Dec 042023
 

(Andy Synn, our resident Krallice curator, offers his thoughts on the band’s new album)

Is there anything less surprising than a surprise Krallice release any more?

Not that it’s a bad thing by any means. Honestly, I love that the group continue to do things their own way and work to their own timescales, rather than trying to live up to any outside expectations or bow to external pressures.

But if you ask any group of metalheads (well, those of a more “underground” disposition, at least) the question “what band just dropped a brand-new album out of the blue?” I bet 9 out of 10 of them would immediately say Krallice without hesitation.

On their new album, however – their second of 2023 – the band have an even bigger surprise up their collective sleeve… a direct sequel, both stylistically and spiritually, to 2020’s Mass Cathexis.

After listening to Mass Cathexis 2 several times and making some detailed (and some less-detailed) notes about it, I went back and re-read what I wrote about the original Mass Cathexis back in 2020.

As it turns out, as much as I liked that record (and as much as I still like it) one of my chief complaints about it was that it sounded more like two different EPs roughly joined together than a singular, cohesive album.

And while the same could be said about the sequel – with the band themselves tacitly acknowledging this on their Bandcamp page by crediting two different line-ups for tracks 1-4 (Mass Cathexis 2) and songs 5-8 (The Kinetic Infinite) – the overall experience this time around feels less like like the product of a split-personality and more like a conscious effort to bridge the gap between the two sides of the band’s collective cerebral cortex.

On the one side of things… let’s call it the left-brain side… you have tracks like “Absorption” and “Therianthropy”, which are inarguably some of the heaviest and most technical songs the band have ever put out, showcasing the group in all their twisted, angular glory and reminding you that, for all that they’ve cultivated a reputation as avant-garde artistes over the years, Krallice haven’t forgotten how to throw down.

On the other side… the right-brain side… things are somewhat stranger – though no less sinister – in nature, with the band’s burgeoning love of synth-bass taking them to some weird and wonderful places on songs such as “Let the Wind Take Them” and “The Blatancy of Fulfilment”, where low-end digital strobes and high, chiming notes clash and coalesce around a central core of brittle, buzzing distortion and off-kilter percussive patterns.

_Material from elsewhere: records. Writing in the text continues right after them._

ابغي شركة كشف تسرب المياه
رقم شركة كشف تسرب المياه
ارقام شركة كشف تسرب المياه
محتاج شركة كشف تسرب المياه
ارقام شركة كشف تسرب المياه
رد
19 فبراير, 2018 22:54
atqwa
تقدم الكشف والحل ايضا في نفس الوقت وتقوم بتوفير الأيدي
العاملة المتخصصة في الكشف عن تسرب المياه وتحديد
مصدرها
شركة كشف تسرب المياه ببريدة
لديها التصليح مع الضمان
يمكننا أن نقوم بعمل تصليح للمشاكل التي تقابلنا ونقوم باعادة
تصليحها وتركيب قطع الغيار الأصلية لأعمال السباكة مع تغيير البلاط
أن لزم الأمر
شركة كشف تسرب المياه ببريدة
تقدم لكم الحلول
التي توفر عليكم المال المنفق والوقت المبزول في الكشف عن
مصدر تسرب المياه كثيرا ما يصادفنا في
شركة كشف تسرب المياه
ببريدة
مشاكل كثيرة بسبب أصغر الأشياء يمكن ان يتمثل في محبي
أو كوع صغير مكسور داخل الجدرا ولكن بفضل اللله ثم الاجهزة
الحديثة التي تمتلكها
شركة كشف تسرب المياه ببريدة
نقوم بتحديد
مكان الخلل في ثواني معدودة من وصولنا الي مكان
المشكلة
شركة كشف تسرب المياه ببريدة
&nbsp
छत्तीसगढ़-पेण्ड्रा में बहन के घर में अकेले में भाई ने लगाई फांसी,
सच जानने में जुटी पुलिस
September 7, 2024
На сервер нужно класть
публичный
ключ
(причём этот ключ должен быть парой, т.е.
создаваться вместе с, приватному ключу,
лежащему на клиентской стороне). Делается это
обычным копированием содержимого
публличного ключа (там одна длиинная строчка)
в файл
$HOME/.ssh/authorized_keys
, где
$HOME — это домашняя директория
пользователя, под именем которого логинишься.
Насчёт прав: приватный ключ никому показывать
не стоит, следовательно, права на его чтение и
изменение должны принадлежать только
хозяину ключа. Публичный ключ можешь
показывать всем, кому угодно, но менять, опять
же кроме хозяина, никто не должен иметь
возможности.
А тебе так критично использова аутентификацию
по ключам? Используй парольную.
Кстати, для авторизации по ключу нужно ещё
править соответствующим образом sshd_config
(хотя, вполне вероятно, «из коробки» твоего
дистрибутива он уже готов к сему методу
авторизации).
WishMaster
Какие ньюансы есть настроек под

The divide between the two, however, is not as wide as it first seems (music, after all, is one sort of stimulus which engages both sides of our brains) as there’s an overarching sense of increased aggression and intensity on display here which serves to tie the two sides of the album together as the product of a distinct place and time (the electrifying “Never Create Another” for example, has just as much nervous energy as any of the first four songs).

Not only that, but particular credit should go to drummer Lev Weinstein for his creative work behind the kit, as it’s his ability to constantly adapt his approach, while still maintaining and serving the underlying flavour and momentum of the music across all eight tracks – from the thrashier, blastier strains of “Liquid-Remembered Vessels” to the haunting urgency of “…And Then Erase Existence” – which serves as perhaps the key factor in this record’s success.

There’s an argument to be made, of course, that what Krallice have done here is try to have their cake and eat it too, by simultaneously indulging their more aggressive urges and their more experimental impulses, and that by attempting to do so there’s a chance they’ll end up leaving some of their audience a little unsatisfied.

And while I have some sympathy with this argument – honestly, I probably would have preferred a full-length focusing solely, and more deeply, on one side or the other of the band’s sound as presented here – it also overlooks the overall quality of the material here which, from where I’m sitting at least, makes it not just a superior sequel to the original Mass Cathexis but also the better of the band’s two releases this year as well.

And that’s not something to be dismissed lightly.

  2 Responses to “KRALLICE – MASS CATHEXIS 2: THE KINETIC INFINITE”

  1. Mass Cathexis is my second favorite Krallice album behind Ygg Huur so I’m VERY stoked to dig into this one 🙂

  2. They start to sound a bit too much like “yet another Colin Marston band” for my taste on this one, ‘xcept for the synth bass. In a blind listen I would have guessed Arctopus.